There is a film and TV director wants to go to Austria, most of the others located in Presevo, say they want to go to Germany.

So we wait…But how much longer can we wait? Many are now thinking of escaping and going through illegal paths. That’s bad. Every morning people come up to me with the same questions – do you have any news? I think it will be difficult to control people and to tell them to go illegally – through Hungary for example, or another path. I’ve been waiting for 20 days and no one knows how to tell me how much longer I will have to wait. Perhaps a month, maybe two. There must be some sort of solution for these people,” Husan tells us while we are walking with him through a series of forced-storage containers. He meets with his countryman Muhamed, a young man who has been on the refugee path for over a year.

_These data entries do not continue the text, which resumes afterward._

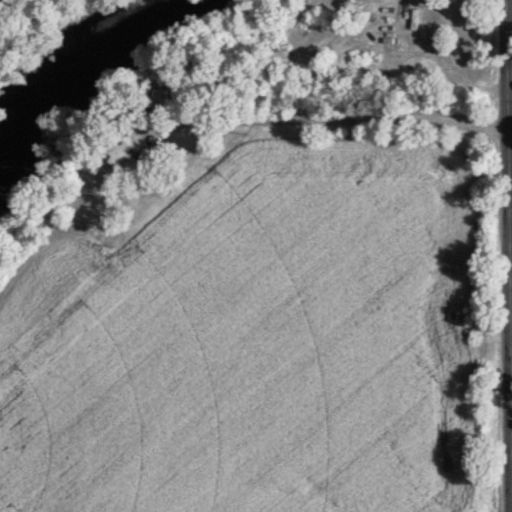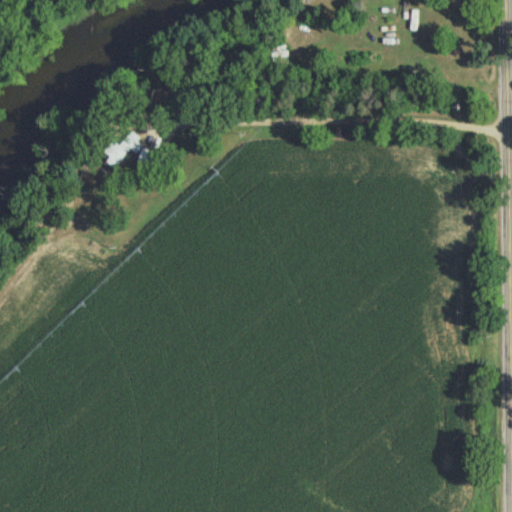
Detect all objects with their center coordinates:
building: (279, 54)
road: (508, 64)
river: (87, 66)
building: (122, 150)
building: (148, 162)
road: (505, 255)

“I’m in Presevo for a month. My wife, baby two months old, came to Serbia. She was born in Turkey. I’m from Damascus, from Madaja. There is hunger everywhere, people are starving, its terrible. I would go to any country – Germany, northern countries, Iceland, Sweden, anywhere. My daughter is sick, she has a cold. We need a house.” 

A meet with a group of young men who are playing volleyball. We are approached by a young Afghan, Nazif.

“Before the borders were closed, I wanted to go to France. Now the borders are closed and I no longer have a plan,” he told us.

Among the many children at the reception center, is also eight year old Muhabulah from Afghanistan who has been there a month. He speaks to us in excellent English and says that he can give us a statement.

„I help people, I translate sometimes. And sometimes I play soccer,” this boy tells us.

There are 628 people in the reception center in Presevo, mainly from Iraq, Syria and Afghanistan. Among them, about a dozen of Algerians who illegally crossed the border. In the center, three meal a day and medical care are provided with accommodation. Various daily activities are also organized. Many refugees also work as volunteers in translation and distribution of food and clothing.

Until recently, the borders on the way to the countries of Europe were open to Syrians, Iraqans and Afghans. Now those who have made new decisions on the Balkan route, all that remains is waiting and hope.

“I keep hope, and that’s it. So we live in hope. It’s been this way for five years, during which we are waiting to see if there will be a solution in Syria. But a solution does not exist.” The witness says from the beginning of Izar Husan’s story.

Afghani Muhamasali exclaimed that they began their journey to survive. “Our decision was to survive. I would like the UN, the EU and humanitarian to focus on us. We crossed the dangerous road through Pakistan, Turkey, Greece, Macedonia. It would be too hard to go back now,” said this refugee from Afghanistan.